7. The method of claim 1, wherein the image segmentation model is trained by:

8. The method of claim 7, wherein the preset loss function comprises a first function employing a joint loss function;

9. The method of claim 8, wherein the preset loss function further comprises a second function comprising a regularization term based on a shape constraint;

10. The method of claim 9, wherein the sampling operation comprises:

and sparse sampling is carried out on each point on the central line by taking a point on the central line of the first object as a center and taking half of the average pipe diameter of the first object as a sampling interval, so as to obtain other preset numerical sampling points related to the point, and sampling information is obtained by taking position information corresponding to the sampling points.

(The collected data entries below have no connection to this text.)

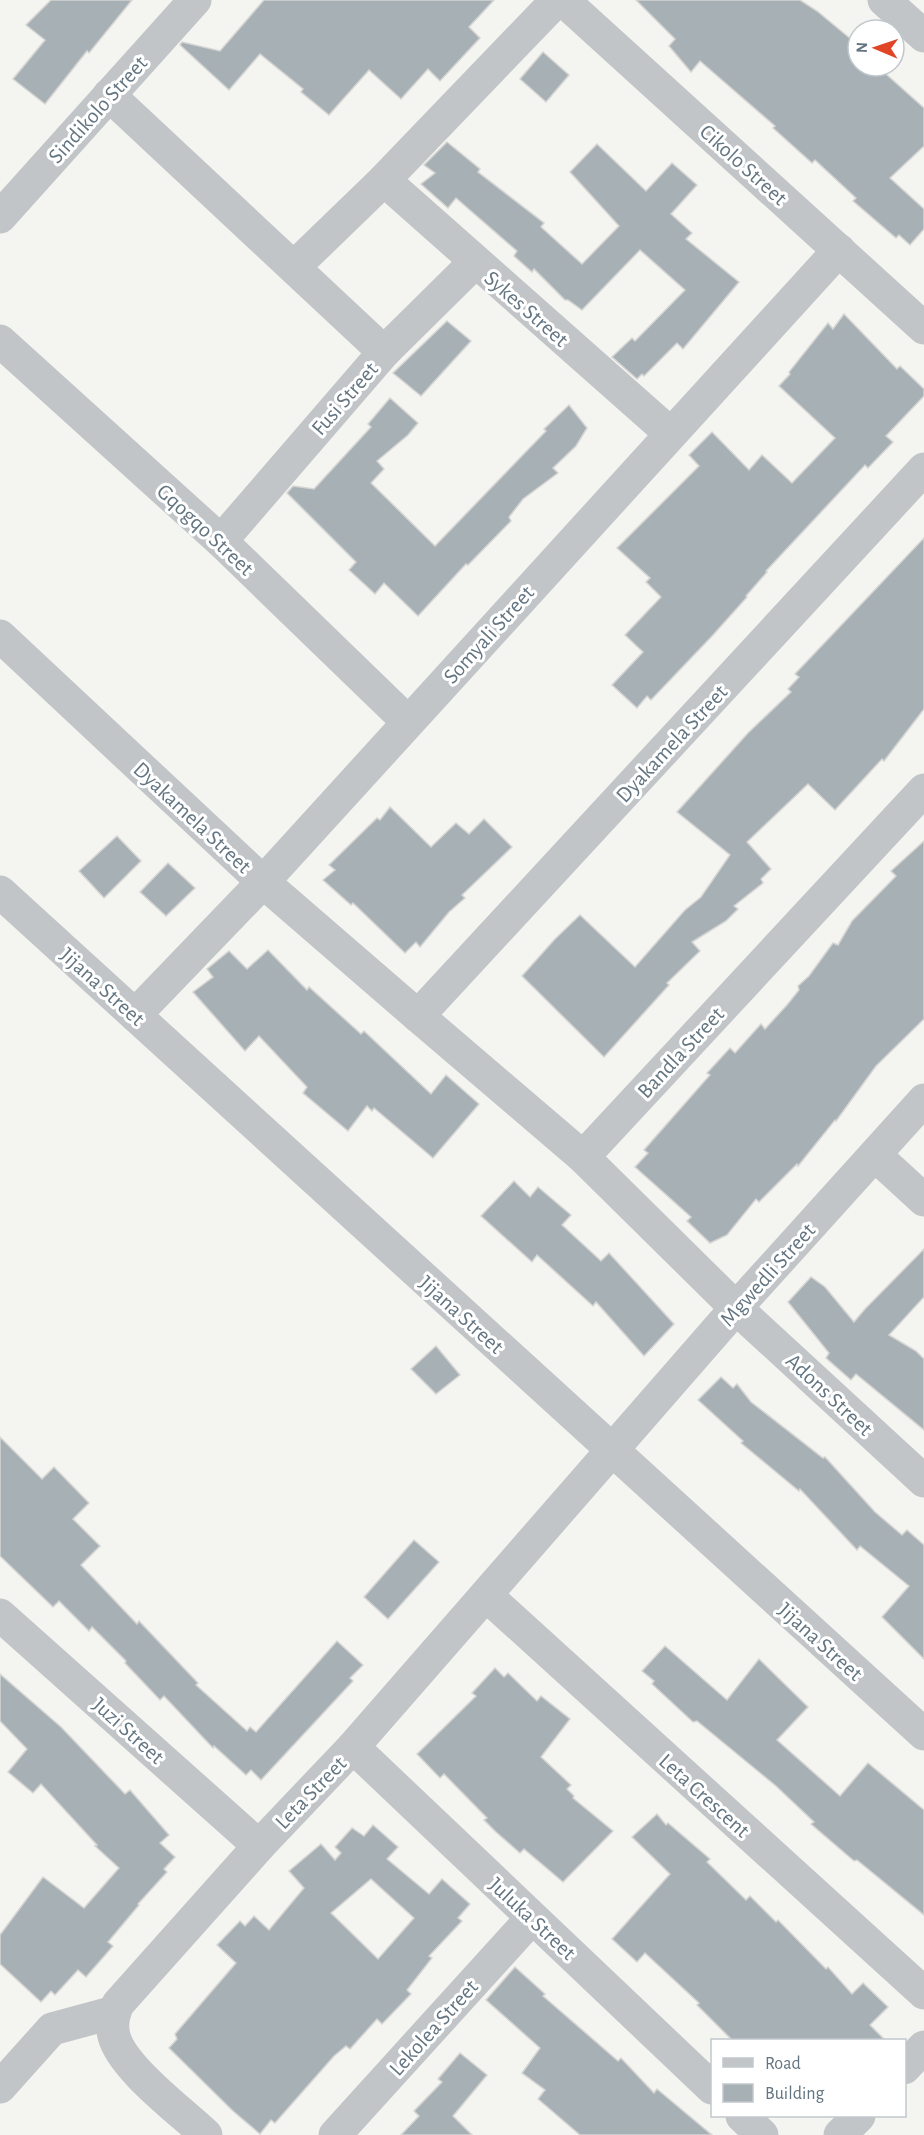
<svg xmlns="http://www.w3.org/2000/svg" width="924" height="2135" viewBox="0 0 924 2135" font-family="'Alegreya Sans',sans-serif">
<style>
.building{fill:#a7b0b5;stroke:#d5d5d3;stroke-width:1.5;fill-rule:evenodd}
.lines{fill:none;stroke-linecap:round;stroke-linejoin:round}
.minor{stroke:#c1c5c8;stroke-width:33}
.labels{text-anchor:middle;stroke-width:6;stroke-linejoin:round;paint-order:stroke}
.street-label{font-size:22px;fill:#637581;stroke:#fff}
</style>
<rect width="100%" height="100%" fill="#f4f4f0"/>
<g class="building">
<path d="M51 0H132L89 53 87 51 45 104 13 79 45 40 26 25Z"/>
<path d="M264 0H494L469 27 480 38 440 81 428 69 401 99 369 70 329 115 301 92 303 89 260 54 229 90 180 45 182 42 220 51Z"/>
<path d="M636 0H800L817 11 858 45V66H877L924 108V146L890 178 924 209V229L910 245 899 235 896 238 853 201 856 198 815 160 812 163 773 128 775 126 700 61 691 72 669 46 675 39Z"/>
<path d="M543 52 569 75 546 102 520 79Z"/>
<path d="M447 142 480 169 478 172 544 223 541 227 582 264 619 226 570 172 597 144 646 191 672 163 697 185 671 214 692 233 686 239 739 282 683 349 677 343 644 376 642 374 637 379 612 357 632 338 635 341 685 290 640 250 582 310 568 300H565L534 269 532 272 514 256 517 251 456 198 448 208 421 184 435 173 424 165Z"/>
<path d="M844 314 897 369 900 366 924 389V396L886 436 893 442 868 468 865 465 766 571 767 572 746 596 747 597 713 635 651 700 647 696 637 708 612 685 643 652 625 635 661 597 646 582 650 578 617 548 699 466 689 455 712 432 749 470 762 455 792 483 835 438 779 386 790 374 789 372 828 323 833 329Z"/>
<path d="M447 321 471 341 421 396 393 373Z"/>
<path d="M390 398 418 423 408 435 377 461 384 469 371 483 435 546 546 431 544 429 569 405 587 428 576 446 553 468 558 473 523 499 509 517 511 521 468 565 466 564 418 616 384 583 375 594 349 570 356 562 287 493 293 486 314 489 371 427 368 424Z"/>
<path d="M924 538V709L884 761 882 759 835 810 808 784 747 842 771 869 761 879 763 883 734 906 738 909 726 921 692 942 700 951 667 983 669 985 604 1057 522 976 555 939 580 915 635 967 685 910 701 897 730 855 677 812 748 733 791 692 788 689 799 677 795 674Z"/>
<path d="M390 807 431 847 456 823 469 834 484 819 512 847 462 895 465 898 449 912 420 947 416 942 405 953 353 903 351 905 323 880 335 870 329 865 377 818 380 820Z"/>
<path d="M117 836 141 861 104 898 79 871Z"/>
<path d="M924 841V1019L876 1066 836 1121 835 1120 798 1166 797 1164 759 1202 756 1199 727 1235 710 1243 687 1221 691 1217 635 1167 648 1153 644 1150 710 1075 707 1073 730 1048 735 1053 761 1024 765 1029 787 1005 799 990 798 986 809 976 833 943 838 945 852 921 896 876 891 871Z"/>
<path d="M168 863 195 888 166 916 140 892Z"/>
<path d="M268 950 307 990 309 987 361 1034 364 1031 431 1094 446 1075 479 1104 433 1158 374 1108 372 1111 367 1106 348 1131 303 1093 307 1087 259 1036 245 1051 193 992 213 977 207 969 229 951 247 969Z"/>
<path d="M514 1181 530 1197 538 1187 571 1215 562 1225 601 1261 609 1253 674 1324 644 1356 596 1302 593 1306 537 1255 532 1262 481 1216Z"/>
<path d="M924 1249V1297L889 1335 916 1351 924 1359V1430L856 1374 851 1380 826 1358 829 1353 788 1302 811 1277 825 1287 854 1322 865 1309Z"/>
<path d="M436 1346 460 1375 436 1394 411 1369Z"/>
<path d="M721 1377 733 1388 737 1384 751 1402 823 1458 825 1457 875 1512 902 1535 907 1530 924 1545V1659L882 1617 909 1586 860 1546 857 1550 800 1489 799 1491 741 1443 743 1441 698 1400Z"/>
<path d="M0 1437 42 1479 54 1467 89 1503 73 1519 100 1546 81 1565 137 1624 139 1621 198 1683 196 1685 247 1731 250 1727 256 1732 337 1641 363 1665 350 1678 353 1681 261 1780 251 1770 246 1775 214 1746 213 1748 164 1696 160 1700 125 1663 126 1661 92 1627 89 1631 59 1601 53 1607 0 1556Z"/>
<path d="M414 1540 439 1562 388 1619 364 1597Z"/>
<path d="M665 1646 727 1700 759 1659 808 1707 777 1740 840 1796 868 1763 924 1810V1915L857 1860 854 1861 811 1824 814 1822 776 1786 697 1721 693 1722 652 1684 654 1681 642 1671Z"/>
<path d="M495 1668 504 1677 508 1673 537 1701 541 1696 570 1719 541 1757 571 1785 567 1789 574 1796 573 1798 613 1831 563 1882 524 1849 520 1853 496 1832 484 1820 487 1818 444 1774 440 1778 417 1754 476 1696 472 1693Z"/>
<path d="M0 1674 61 1727 125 1794 130 1790 169 1835 160 1843 175 1857 164 1869 167 1872 138 1904 139 1905 108 1942 113 1946 86 1977 78 1970 55 1995 51 1991 41 2002 0 1964V1935L43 1877 84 1908 119 1868 95 1846 97 1845 41 1784 33 1793 8 1772 27 1749 0 1721Z"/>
<path d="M657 1814 666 1825 668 1823 710 1859 707 1862 746 1900 750 1896 776 1922 778 1920 826 1969 828 1967 852 1994 863 1983 888 2007 870 2025 885 2040H732L697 2005 699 2003 645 1953 637 1962 612 1939 670 1874 632 1837Z"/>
<path d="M373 1825 398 1847 387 1859 429 1894 442 1879 470 1904 458 1918 462 1921 429 1956 432 1958 407 1990 411 1994 382 2024 377 2019 350 2049 346 2046 334 2056 275 2123 271 2120 260 2134 233 2111 169 2048 177 2039 175 2034 236 1963 217 1945 240 1921 245 1926 254 1916 269 1930 304 1888 289 1871 321 1844 335 1860 341 1853 335 1847 352 1828 364 1836ZM371 1879 414 1918 378 1959 331 1913Z"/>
<path d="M515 1967 545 1994 543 1996 618 2061 621 2058 654 2093 657 2089 712 2135H580L538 2099 545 2090 522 2073 540 2048 486 2000Z"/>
<path d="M460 2053 487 2075 453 2116 472 2135H401L419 2116 414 2111 442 2082 438 2079Z"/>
</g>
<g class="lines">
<g class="minor">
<path d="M563 0 924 328"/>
<path d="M884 0 924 36"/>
<path d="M109 95 384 352"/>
<path d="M384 180 671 434"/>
<path d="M0 217 195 0"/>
<path d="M294 267 384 180 557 0"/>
<path d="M0 341 221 541 408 722"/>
<path d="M221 541 384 352 475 262"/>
<path d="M0 636 263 882 418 1016 924 469"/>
<path d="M924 790 583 1157 736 1308 924 1481"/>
<path d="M0 892 924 1734"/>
<path d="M135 1015 263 882 839 250"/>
<path d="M418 1016 583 1157"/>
<path d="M875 1155 924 1200"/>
<path d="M487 1596 924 1993"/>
<path d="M0 1615 259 1846"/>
<path d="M353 1747 712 2088"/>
<path d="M904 2068 924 2047"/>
<path d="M0 2087 52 2029 115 2012"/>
<path d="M742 2116 762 2135"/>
<path d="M206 2135C182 2112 122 2068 114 2036 111 2025 113 2015 118 2004L259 1846 353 1747 736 1308 924 1100"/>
<path d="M335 2135 532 1918"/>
<path d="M840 2135 859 2116"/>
</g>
</g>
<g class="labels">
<g class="street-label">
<text transform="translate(97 109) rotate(-48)" y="8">Sindikolo Street</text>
<text transform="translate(744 164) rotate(42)" y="8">Cikolo Street</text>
<text transform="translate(527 308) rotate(41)" y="8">Sykes Street</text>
<text transform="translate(344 398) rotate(-49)" y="8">Fusi Street</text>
<text transform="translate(206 529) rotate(43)" y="8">Gqogqo Street</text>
<text transform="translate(488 634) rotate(-48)" y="8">Somyali Street</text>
<text transform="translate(671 743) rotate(-47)" y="8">Dyakamela Street</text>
<text transform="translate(193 817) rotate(43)" y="8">Dyakamela Street</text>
<text transform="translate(103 986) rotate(42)" y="8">Jijana Street</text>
<text transform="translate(680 1052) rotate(-47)" y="8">Bandla Street</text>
<text transform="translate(767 1274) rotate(-48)" y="8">Mgwedli Street</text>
<text transform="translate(462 1314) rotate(42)" y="8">Jijana Street</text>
<text transform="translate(830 1394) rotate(43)" y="8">Adons Street</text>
<text transform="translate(821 1641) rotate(42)" y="8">Jijana Street</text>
<text transform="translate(129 1730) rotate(42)" y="8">Juzi Street</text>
<text transform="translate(310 1792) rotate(-46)" y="8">Leta Street</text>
<text transform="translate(705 1795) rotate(42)" y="8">Leta Crescent</text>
<text transform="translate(533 1918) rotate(43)" y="8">Juluka Street</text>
<text transform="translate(433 2027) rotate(-48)" y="8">Lekolea Street</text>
</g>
</g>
<rect x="711" y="2039" width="195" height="78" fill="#ffffff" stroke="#c1c8cd" stroke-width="1.5"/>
<rect x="723" y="2058" width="30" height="9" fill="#c1c5c8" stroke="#c1c8cd" stroke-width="1.5"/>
<text x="765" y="2069" font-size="18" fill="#637581">Road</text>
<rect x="723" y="2084" width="30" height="18" fill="#a7b0b5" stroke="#c1c8cd" stroke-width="1.5"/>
<text x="765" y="2099" font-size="18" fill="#637581">Building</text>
<g transform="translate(876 48) rotate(272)"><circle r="28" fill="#ffffff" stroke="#c1c8cd" stroke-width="1.5"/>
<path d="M0-4.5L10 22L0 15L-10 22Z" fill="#e04525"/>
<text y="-9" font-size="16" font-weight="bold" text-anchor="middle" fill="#637581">N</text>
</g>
</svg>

11. The method of claim 7, wherein the acquiring training data comprises: dividing the acquired training data into a training set, a verification set and a test set; the training results corresponding to the verification set are used for determining the super parameters in the model;

12. An image dividing apparatus, comprising:

the feature fusion module is configured to fuse the first feature map and the second feature map to obtain a fused feature map, and includes: upsampling the second feature map so that the upsampled second feature map size is consistent with the first feature map; performing connected component analysis on the up-sampled second feature map to remove false positive areas in the second feature map, so as to obtain an analyzed second feature map; extracting a central line of the target object in the graph aiming at the analyzed second characteristic graph, and performing expansion operation on the central line to obtain a processed second characteristic graph; adding the first feature map and the processed second feature map to obtain an overall feature map; subtracting the first characteristic diagram and the up-sampled second characteristic diagram to obtain a detail characteristic diagram; based on the integral feature map and the detail feature map, extracting the center line of the target object to obtain a fusion feature map in a mask form; the fusion feature map is used for representing the central line of the tubular structure of the target object;

13. An electronic device comprising a memory, a processor and a computer program stored on the memory, characterized in that the processor executes the computer program to carry out the steps of the method according to any one of claims 1-11.

14. A computer readable storage medium, on which a computer program is stored, characterized in that the computer program, when being executed by a processor, implements the steps of the method according to any of claims 1-11.